» **Source text**:
-- start --

The study of fossil flora not only enables us to follow the evolution of plants from their remotest known ancestors to their present actual descendants, but it throws much light upon the past mysteries of the earth, and especially upon the climatic conditions which controlled its surface while the slow revolutions of organic life were going on. We know what numerous causes concur to form a climate; latitude and longitude, the direction of winds and of currents of water, the nature and relief of the soil, and the distance from the sea. All these causes have their respective known effects, and have acted in the past as they act now; yet we know that, if it were needful to determine the amount of influence due to each of these agencies in the different geological epochs, we could not do it; the difficulties are too great. But in one case, that of latitude, we can find out its ancient effects by analogy with what is passing under our eyes, and by abstracting all other influences. We know that the obliquity of the sun's rays increases with latitude, and that temperature diminishes in the same proportion; that the higher the latitude of a region the less heat has its climate. But we know also that vegetation marches with temperature, provided always that soil and moisture are favorable. The floras of the temperate and polar regions show clearly the decrease of temperature from the equator to the pole. There exists between a flora and the climate in which it lives a relation so close that, knowing the one, we can represent the other. Palms do not grow in Greenland nor fir-trees on the plains of equatorial Africa. Each climate has its flora, and each flora its climate.

-- end --

» **Your tasks**:
1) In the passage on fossil flora and climate, which cause of climate is said to have ancient effects that can be found by analogy with present conditions?
2) Reproduce the records without changes, from the line containing "collector number: 8517" down to the line containing "genus: Pteris", including both of those lines.
The records have no connection to the passage on fossil flora and climate.

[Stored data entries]
-- start --

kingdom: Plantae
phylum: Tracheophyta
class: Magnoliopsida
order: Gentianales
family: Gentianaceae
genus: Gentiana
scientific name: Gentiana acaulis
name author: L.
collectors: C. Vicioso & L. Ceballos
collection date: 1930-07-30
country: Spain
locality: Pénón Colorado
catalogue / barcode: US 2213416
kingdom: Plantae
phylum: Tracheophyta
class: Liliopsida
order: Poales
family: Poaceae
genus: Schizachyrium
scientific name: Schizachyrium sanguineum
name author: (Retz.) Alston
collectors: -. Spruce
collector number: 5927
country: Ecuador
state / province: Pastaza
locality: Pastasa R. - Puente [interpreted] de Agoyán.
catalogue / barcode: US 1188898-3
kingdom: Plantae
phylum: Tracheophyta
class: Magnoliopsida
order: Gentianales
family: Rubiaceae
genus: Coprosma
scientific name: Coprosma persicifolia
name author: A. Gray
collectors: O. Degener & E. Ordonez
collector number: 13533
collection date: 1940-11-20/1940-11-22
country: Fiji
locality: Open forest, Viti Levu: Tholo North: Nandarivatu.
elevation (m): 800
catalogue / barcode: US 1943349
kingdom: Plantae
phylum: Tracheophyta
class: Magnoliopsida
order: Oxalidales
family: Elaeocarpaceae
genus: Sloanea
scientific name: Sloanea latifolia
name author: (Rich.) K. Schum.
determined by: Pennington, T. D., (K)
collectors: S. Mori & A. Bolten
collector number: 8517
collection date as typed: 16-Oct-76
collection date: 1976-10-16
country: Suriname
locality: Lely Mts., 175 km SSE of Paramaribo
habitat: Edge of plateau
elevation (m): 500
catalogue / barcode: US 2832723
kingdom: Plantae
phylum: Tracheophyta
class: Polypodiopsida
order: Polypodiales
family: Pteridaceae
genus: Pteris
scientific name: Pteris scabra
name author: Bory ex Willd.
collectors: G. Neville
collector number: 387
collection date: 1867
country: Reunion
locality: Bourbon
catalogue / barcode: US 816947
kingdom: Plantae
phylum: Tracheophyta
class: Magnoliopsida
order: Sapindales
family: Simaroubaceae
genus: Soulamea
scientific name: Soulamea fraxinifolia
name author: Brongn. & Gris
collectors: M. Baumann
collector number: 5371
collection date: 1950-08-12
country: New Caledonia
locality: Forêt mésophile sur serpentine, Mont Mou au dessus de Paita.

-- end --

» **Exercise results**:
1) Latitude.

2)
collector number: 8517
collection date as typed: 16-Oct-76
collection date: 1976-10-16
country: Suriname
locality: Lely Mts., 175 km SSE of Paramaribo
habitat: Edge of plateau
elevation (m): 500
catalogue / barcode: US 2832723
kingdom: Plantae
phylum: Tracheophyta
class: Polypodiopsida
order: Polypodiales
family: Pteridaceae
genus: Pteris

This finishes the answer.